Streit um Beschneidung: Juden danken Kirchen

Der Film geht ferner darauf ein, dass Juden, Christen und Muslime gemeinsam für religiöse Interessen eintreten. Als Beispiel wird der Streit um die Beschneidung von jüdischen und muslimischen Jungen genannt. Der Präsident des Zentralrats der Juden, Dieter Graumann (Frankfurt am Main), dankt den Kirchen, dass sie sich an die Seite der Juden gestellt hätten. Der Beitrag erinnert ferner daran, dass Muslime sich über eine Papst-Karikatur im Satire-Magazin „Titanic“ empört hätten und deutsche Bischöfe nach Veröffentlichung der Mohammed-Karikaturen Muslime zur Seite gesprungen seien: „Denn wenn es um das so genannte religiöse Gefühl geht, sind sich Imame, Rabbiner und Kardinäle rasch einig.“

„Seilschaft“ frommer Juden, Christen und Muslime

Nach Worten der deutsch-türkischen Rechtsanwältin Seyran Ates (Berlin) gibt es nicht nur „eine Koalition der Frommen, sondern auch eine Seilschaft der Frommen“. Sie verbündeten sich, wenn sie das Gefühl hätten, dass ihre Auslegung von Religion infrage gestellt werde. Kirchentags-Generalsekretärin Ueberschär sprach von einer Koalition derer, „denen überhaupt noch etwas heilig ist“. Wem nichts mehr heilig sei, „ist am Ende das Menschenleben auch nicht mehr heilig“. Juden, Christen und Muslime verfolgten das gemeinsame Ziel, Religion in der Öffentlichkeit zu leben und nicht an den Rand gedrängt zu werden.

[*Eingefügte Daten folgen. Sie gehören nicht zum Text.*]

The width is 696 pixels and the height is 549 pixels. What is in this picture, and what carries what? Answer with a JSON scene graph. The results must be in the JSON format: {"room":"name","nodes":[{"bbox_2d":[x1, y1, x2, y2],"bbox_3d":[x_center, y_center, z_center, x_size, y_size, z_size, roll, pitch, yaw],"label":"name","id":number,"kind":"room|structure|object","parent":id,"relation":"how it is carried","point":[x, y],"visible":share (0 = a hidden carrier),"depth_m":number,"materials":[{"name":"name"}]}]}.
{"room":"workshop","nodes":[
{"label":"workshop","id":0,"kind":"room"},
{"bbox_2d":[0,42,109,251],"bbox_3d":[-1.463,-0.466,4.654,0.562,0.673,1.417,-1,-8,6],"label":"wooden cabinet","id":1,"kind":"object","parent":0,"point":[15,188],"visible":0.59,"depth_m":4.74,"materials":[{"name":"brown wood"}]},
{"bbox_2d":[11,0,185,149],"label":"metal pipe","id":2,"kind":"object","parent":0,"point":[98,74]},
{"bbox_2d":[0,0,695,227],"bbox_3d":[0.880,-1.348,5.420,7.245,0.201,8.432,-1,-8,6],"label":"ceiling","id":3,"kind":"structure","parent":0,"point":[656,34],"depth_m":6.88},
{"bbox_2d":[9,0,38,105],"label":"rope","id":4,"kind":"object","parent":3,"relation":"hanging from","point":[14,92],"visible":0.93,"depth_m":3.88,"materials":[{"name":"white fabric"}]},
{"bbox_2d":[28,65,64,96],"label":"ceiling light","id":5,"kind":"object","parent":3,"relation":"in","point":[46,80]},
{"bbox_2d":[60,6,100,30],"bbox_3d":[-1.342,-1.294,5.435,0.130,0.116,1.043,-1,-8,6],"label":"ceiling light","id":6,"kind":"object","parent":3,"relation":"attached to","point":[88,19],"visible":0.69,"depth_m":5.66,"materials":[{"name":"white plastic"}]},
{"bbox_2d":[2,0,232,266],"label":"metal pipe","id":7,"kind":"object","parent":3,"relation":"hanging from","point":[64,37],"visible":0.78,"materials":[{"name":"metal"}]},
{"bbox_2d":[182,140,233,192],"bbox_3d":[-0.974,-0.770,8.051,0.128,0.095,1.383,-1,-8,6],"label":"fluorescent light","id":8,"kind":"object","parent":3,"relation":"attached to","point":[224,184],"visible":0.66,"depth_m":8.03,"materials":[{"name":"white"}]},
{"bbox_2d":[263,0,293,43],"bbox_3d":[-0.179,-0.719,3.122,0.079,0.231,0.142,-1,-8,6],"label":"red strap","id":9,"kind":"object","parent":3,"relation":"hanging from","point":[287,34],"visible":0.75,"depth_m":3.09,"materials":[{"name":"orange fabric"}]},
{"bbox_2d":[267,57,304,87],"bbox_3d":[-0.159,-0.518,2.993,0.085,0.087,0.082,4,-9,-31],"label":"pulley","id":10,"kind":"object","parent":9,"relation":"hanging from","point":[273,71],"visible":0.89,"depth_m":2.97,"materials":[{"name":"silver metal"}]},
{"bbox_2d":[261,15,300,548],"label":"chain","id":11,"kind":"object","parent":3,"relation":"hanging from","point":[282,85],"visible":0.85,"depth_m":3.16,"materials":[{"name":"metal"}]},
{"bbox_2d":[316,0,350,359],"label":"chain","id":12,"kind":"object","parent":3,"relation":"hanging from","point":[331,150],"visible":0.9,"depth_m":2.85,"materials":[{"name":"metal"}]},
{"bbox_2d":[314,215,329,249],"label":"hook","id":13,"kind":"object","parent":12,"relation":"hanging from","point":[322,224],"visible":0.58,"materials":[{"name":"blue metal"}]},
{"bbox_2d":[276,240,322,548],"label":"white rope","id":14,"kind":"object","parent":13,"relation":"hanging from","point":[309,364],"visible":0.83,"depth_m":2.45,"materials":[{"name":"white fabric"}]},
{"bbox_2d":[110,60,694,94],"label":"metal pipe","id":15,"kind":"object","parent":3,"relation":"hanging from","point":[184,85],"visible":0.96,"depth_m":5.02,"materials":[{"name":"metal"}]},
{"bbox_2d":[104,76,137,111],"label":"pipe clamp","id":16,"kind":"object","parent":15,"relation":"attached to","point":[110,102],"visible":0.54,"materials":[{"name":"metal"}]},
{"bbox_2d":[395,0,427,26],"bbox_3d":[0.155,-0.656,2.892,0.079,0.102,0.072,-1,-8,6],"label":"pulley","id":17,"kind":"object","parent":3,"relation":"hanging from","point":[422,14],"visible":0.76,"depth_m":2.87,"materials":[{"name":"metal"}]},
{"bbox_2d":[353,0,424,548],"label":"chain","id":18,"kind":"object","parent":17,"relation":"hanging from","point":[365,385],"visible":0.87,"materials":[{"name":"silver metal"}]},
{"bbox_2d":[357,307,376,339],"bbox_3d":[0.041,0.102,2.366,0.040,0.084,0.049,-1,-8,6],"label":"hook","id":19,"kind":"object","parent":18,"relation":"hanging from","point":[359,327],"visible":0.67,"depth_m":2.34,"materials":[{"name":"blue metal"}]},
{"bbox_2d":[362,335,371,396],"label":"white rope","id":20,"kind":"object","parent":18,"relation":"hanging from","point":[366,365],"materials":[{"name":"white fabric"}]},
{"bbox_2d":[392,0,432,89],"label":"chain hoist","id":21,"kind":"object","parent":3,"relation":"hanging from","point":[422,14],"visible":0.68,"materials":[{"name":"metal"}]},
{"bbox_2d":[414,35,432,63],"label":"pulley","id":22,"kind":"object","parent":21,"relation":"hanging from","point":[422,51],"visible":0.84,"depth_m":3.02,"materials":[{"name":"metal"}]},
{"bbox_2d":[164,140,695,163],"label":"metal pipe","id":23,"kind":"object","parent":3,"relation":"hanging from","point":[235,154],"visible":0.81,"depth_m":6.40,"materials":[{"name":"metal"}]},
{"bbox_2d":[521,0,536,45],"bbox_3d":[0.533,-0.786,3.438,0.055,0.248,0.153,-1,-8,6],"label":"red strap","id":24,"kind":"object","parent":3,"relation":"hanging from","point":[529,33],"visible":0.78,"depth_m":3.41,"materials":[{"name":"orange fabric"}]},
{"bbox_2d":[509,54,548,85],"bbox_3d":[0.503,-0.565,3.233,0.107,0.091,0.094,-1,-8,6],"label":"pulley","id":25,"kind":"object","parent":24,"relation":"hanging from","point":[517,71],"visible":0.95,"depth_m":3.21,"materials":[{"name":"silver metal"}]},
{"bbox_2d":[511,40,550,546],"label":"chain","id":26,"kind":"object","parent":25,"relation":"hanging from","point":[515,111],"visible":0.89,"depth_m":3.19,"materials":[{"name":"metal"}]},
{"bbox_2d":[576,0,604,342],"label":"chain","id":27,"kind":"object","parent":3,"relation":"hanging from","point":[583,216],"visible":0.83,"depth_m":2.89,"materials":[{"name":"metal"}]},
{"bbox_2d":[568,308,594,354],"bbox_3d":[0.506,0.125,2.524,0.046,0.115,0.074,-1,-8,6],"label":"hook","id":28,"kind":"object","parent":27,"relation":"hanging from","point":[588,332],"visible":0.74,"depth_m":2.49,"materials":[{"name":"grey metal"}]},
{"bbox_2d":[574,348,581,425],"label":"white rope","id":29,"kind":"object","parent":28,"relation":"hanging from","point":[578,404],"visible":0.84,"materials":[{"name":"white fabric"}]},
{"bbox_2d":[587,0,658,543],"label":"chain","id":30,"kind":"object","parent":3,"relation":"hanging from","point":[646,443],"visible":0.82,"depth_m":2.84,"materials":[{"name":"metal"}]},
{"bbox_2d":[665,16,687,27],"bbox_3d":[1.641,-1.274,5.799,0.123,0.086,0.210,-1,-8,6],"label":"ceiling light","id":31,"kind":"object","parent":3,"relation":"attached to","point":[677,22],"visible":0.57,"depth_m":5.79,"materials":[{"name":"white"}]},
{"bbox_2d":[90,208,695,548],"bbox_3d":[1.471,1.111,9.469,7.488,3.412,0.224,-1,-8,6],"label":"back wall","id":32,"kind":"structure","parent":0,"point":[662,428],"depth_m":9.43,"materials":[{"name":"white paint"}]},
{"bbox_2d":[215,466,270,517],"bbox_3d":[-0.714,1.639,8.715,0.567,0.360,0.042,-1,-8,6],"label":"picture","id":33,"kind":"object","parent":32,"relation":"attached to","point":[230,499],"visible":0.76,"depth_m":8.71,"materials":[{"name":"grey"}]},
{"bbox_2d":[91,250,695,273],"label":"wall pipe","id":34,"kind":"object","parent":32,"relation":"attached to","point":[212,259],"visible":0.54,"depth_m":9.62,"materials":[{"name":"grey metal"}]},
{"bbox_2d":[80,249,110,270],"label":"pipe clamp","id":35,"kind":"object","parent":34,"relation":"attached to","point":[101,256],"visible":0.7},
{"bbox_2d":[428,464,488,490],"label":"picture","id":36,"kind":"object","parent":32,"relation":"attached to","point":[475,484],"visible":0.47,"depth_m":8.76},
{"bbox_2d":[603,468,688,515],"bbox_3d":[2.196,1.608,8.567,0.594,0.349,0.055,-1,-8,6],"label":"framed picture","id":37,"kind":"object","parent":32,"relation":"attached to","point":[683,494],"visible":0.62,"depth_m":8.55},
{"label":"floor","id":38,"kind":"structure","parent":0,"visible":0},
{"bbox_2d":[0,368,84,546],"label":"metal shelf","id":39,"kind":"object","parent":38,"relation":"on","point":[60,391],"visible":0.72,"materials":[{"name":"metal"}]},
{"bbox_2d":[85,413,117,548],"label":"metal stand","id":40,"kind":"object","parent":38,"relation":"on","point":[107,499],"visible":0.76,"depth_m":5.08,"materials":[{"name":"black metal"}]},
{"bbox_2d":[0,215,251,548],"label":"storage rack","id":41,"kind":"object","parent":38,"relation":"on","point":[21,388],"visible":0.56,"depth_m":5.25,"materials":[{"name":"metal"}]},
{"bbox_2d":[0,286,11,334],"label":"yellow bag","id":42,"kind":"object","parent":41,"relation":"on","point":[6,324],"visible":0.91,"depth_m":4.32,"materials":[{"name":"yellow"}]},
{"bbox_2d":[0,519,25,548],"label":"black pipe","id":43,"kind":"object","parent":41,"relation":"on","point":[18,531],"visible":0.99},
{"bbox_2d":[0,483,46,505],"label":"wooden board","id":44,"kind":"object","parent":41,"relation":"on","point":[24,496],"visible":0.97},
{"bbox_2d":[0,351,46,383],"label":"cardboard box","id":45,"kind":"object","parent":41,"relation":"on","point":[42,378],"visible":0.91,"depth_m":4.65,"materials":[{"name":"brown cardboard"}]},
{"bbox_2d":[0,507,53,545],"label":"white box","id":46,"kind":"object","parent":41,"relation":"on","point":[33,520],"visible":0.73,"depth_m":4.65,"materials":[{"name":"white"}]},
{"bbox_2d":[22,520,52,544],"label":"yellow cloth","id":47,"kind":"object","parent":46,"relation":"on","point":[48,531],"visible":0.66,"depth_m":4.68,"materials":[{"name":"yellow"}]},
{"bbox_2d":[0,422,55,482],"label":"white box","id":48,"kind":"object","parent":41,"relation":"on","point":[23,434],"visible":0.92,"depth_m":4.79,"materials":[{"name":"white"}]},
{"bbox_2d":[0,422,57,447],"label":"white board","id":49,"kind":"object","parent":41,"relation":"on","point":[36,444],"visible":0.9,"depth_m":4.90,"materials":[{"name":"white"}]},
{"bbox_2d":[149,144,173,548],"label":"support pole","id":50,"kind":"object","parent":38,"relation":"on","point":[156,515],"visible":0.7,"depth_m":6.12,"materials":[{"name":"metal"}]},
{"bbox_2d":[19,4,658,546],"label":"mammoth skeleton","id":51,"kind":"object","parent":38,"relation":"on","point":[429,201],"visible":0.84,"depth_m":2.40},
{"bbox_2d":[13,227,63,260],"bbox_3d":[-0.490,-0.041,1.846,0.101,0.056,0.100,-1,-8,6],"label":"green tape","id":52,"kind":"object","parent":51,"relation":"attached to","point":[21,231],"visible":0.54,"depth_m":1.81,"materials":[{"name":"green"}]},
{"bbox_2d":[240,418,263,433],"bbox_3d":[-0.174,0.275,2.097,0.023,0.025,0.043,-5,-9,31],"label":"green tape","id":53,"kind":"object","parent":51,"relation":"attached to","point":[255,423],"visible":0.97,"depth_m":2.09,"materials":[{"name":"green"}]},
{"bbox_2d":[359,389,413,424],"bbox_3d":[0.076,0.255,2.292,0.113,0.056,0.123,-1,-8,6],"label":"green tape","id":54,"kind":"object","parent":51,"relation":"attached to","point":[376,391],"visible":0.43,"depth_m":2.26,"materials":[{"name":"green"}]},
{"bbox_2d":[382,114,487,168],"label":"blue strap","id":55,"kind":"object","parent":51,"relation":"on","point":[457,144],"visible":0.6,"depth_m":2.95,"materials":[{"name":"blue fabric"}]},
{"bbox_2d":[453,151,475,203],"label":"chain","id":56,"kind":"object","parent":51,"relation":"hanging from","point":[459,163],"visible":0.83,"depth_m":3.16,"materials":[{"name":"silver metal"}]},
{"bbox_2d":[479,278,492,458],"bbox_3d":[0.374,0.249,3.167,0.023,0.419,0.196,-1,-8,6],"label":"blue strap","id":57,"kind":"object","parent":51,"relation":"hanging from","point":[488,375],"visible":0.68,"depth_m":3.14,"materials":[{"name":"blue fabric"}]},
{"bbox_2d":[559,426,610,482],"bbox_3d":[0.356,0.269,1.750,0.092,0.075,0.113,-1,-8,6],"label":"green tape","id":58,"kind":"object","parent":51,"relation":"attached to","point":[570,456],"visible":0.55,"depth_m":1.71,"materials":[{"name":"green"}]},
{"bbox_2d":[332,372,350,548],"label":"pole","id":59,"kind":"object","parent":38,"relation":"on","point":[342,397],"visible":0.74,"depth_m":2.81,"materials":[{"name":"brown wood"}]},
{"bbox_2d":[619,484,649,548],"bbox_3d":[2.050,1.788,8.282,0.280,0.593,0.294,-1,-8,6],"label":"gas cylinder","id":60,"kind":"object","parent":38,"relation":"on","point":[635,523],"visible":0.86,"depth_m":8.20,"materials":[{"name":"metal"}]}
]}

Schweigen von Schneider und Zollitsch

Der EKD-Ratsvorsitzende, Nikolaus Schneider (Berlin), hatte es abgelehnt, sich für den Film interviewen zu lassen. Der Vorsitzende der (katholischen) Deutschen Bischofskonferenz, Erzbischof Robert Zollitsch (Freiburg), verzichtete ebenfalls. Er hatte ein Interview an die Bedingung geknüpft, dass „dies auf Augenhöhe mit der EKD gelingt“. Dazu hieß es im Film, beim Schweigen zu streitbaren Themen sei die Ökumene bereits weit fortgeschritten.